[arin-ppml] Policy Proposal: Annual WHOIS POC Validation
tedm at ipinc.net
Tue Aug 26 13:39:59 EDT 2008
> -----Original Message-----
> From: John Santos [mailto:JOHN at egh.com]
> Sent: Monday, August 25, 2008 5:58 PM
> To: arin-ppml at arin.net
> Cc: Ted Mittelstaedt; 'Keith W. Hare'
> Subject: Re: [arin-ppml] Policy Proposal: Annual WHOIS POC Validation
> On Mon, 25 Aug 2008, Ted Mittelstaedt wrote:
> > > -----Original Message-----
> > > From: arin-ppml-bounces at arin.net
> > > [mailto:arin-ppml-bounces at arin.net] On Behalf Of Keith W. Hare
> > > Sent: Monday, August 25, 2008 7:25 AM
> > > To: arin-ppml at arin.net
> > > Subject: Re: [arin-ppml] Policy Proposal: Annual WHOIS
> POC Validation
> > >
> > >
> > > > If a valid response
> > > >is not received within 14 days, every instance of the
> > > >email address will be replaced with "REFUSED RESPONSE"
> in the whois
> > > >directory.
> > >
> > > Since my background is database design and performance, I
> > > cringe at the idea of overloading the email address field
> > > with what should really be a separate field.
> > >
> > Keith,
> > Adding a field could possibly break web-whois-lookup
> forms that are
> > out there who don't have good parsers.

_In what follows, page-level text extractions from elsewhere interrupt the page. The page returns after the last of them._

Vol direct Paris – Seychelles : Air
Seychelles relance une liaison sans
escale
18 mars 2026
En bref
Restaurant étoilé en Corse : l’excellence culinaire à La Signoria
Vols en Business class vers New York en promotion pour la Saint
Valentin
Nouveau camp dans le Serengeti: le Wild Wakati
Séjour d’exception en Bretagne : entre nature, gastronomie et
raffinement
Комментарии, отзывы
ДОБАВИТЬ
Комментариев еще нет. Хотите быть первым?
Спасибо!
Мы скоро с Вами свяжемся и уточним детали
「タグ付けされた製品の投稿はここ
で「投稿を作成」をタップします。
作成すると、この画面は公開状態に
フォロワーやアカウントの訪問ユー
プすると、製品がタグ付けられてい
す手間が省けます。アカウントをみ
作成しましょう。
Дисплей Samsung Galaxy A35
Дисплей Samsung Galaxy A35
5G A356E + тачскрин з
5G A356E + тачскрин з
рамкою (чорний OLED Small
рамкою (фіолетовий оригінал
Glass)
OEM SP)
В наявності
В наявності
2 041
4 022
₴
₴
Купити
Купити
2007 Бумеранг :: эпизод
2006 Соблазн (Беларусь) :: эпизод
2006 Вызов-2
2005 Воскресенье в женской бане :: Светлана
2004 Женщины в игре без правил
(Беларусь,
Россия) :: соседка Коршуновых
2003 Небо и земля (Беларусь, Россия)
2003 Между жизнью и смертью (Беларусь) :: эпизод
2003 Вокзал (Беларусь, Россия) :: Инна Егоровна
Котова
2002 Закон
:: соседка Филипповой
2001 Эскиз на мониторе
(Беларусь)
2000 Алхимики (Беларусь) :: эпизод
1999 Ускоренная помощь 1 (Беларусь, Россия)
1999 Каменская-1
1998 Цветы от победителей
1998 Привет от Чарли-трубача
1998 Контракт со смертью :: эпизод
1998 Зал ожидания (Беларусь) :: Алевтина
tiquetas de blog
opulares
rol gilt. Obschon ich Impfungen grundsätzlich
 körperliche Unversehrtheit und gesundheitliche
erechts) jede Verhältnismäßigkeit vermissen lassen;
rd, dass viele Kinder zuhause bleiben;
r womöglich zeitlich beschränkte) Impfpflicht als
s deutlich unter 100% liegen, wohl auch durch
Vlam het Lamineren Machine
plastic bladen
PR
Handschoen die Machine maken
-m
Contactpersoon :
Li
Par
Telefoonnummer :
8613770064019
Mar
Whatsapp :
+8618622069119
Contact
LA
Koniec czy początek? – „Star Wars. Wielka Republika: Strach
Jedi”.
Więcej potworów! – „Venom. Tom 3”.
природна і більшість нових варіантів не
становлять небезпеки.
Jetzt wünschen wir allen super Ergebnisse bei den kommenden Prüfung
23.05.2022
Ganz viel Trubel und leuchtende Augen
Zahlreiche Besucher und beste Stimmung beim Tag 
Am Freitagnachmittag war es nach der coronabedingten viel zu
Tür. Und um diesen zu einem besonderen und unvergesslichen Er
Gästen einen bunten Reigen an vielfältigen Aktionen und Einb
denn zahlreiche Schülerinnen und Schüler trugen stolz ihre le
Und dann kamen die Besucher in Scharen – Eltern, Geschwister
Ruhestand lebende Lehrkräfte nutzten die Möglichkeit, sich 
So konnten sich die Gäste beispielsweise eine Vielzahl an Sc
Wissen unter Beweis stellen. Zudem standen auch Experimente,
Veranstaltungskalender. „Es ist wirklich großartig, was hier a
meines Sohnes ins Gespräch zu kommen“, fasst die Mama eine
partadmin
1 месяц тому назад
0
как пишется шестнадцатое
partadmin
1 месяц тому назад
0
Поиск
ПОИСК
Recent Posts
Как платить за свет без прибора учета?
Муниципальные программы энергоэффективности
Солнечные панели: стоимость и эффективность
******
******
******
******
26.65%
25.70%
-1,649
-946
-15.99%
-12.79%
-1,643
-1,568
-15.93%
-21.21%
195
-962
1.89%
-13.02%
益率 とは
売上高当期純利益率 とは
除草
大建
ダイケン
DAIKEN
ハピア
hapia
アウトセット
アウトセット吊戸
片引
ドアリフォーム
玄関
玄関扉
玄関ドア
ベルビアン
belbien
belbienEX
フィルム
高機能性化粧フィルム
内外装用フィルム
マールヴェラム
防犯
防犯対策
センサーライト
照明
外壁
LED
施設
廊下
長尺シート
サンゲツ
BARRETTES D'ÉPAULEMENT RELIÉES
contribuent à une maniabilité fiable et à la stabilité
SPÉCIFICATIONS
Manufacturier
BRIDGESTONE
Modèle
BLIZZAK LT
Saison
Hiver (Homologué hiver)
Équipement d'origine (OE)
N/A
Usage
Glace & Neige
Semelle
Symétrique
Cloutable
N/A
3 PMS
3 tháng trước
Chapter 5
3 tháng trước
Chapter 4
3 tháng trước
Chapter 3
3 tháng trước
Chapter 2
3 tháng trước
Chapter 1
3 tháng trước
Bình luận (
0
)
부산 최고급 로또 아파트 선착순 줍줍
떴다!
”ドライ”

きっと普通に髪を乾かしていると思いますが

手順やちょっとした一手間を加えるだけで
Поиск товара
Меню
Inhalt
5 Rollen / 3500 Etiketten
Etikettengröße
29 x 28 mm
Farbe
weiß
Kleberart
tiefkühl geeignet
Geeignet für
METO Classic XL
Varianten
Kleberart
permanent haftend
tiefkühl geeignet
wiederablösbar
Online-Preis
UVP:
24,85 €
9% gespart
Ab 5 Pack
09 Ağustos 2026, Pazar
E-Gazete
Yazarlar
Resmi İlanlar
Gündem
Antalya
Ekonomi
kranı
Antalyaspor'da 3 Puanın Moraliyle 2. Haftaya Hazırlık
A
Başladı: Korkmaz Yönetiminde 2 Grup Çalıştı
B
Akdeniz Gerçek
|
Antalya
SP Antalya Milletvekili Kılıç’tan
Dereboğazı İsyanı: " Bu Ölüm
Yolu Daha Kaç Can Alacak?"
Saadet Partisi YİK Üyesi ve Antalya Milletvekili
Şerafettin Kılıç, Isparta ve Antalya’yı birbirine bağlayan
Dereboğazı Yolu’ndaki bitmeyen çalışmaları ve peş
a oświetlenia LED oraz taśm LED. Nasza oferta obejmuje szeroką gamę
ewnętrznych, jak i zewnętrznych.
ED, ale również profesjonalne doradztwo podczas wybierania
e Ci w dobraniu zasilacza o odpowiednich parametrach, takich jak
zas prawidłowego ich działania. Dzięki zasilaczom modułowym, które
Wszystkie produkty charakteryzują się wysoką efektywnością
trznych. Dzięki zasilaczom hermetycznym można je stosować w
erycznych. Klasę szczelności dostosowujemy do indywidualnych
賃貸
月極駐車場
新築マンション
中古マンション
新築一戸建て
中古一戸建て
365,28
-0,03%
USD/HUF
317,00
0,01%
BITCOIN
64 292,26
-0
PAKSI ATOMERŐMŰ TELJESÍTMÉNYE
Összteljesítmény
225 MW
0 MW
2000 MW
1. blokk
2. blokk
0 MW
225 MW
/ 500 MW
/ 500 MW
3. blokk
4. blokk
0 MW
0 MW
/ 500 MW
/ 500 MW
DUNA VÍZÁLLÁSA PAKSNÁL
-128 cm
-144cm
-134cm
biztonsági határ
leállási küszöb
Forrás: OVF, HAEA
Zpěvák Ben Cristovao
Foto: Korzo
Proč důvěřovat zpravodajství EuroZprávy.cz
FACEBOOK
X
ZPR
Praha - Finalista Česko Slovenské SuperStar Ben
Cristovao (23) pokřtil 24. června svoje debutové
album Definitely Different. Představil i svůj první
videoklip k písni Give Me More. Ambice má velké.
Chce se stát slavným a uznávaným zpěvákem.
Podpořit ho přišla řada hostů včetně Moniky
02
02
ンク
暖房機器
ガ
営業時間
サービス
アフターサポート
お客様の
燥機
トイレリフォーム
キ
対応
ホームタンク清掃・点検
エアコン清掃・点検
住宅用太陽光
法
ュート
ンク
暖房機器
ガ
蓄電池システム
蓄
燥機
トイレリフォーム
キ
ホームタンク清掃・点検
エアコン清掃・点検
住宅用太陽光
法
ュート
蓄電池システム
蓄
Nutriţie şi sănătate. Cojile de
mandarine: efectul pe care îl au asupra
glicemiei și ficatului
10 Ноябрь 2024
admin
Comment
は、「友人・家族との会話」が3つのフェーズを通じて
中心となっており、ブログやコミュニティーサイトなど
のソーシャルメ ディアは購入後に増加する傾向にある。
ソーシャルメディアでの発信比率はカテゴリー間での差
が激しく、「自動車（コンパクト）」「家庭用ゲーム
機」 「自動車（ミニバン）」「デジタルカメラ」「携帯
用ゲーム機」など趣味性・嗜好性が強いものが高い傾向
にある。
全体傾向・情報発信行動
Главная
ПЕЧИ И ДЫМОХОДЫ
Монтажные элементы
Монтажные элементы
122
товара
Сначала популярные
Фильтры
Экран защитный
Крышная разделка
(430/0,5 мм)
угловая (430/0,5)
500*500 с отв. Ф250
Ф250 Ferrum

> > Technically, there is no standard for an e-mail address.
> There's a
> > standard for a DOMAIN-style e-mail address, but if your database
> > parser that parses the e-mail address field of ARIN whois
> is dependent
> > on seeing an '@' then you already are doing it wrong.
> > Because the string "REFUSED RESPONSE" doesen't follow the
> > for domain-style addressing, it isn't going to appear in a
> > POC e-mail address. Because there's a space it isn't a legitimate
> > UUCP address or BITNET address either. It is pretty simple for any
> > COMPETENT programmer writing automated query tools to code
> for this.
> > And we want to discourage people from bulk-queries of the whois
> > database anyway - if you don't know how to code for this, we really
> > don't want you harvesting e-mail addresses out of whois since your
> > likely a spammer.
> > If we simply remove the POC e-mail address then people
> don't know if
> > it was removed because it's bogus or because someone made a mistake
> > with a SWIP record.
> > This is why I did not set it to "unavailable at example.com" or some
> > such in my proposal from which this proposal is derived.
> There is no
> > point in overloading someone's mailserver somewhere by some spammer
> > trying to send 20,000 mails to a data item that looks like
> an e-mail
> > address but isn't.
> How about:
> No response (was: <original_e-mail_address>)
I agree, I was thinking of something along the same lines myself.
However I will leave it to Chris Grundemann to decide.
> This way no information is lost and it has a space in it so
> the resulting e-mail address is still invalid, and it makes
> no presumptions about the type of e-mail address was
> originally there. Also, it would be easy to restore the
> address if it turns out that it is valid but the mail was
> getting spam-trapped or the recipient was on vacation or
> otherwise didn't see it promptly.
The "whois POC e-mail cleanup" proposal I submitted does not
have the same problem with people being on vacation - since
it is not customary for people to make all e-mail to themselves
to bounce, when they are on vacation.
> BTW, any kind of automatic second attempt at contacting the
> POC should use significantly different wording in case the
> original had fallen afoul of a Bayesian SPAM filter.
> I think the details should be left to the ARIN staff, though.
> Suggestions about specifics probably shouldn't be in the
> policy itself, but just in the rationale and the discussion.
If you have serious enough concerns about looking for e-mail
responses then I urge you to not support "Annual WHOIS POC Validation"
and support "whois POC e-mail cleanup" instead.
The proposals will be fundamentally identical with the exception
that Chris's proposal requires a response from the POC e-mail
address. My proposal only requires that the POC e-mail address
be accepting mail, not that the POC actually responds.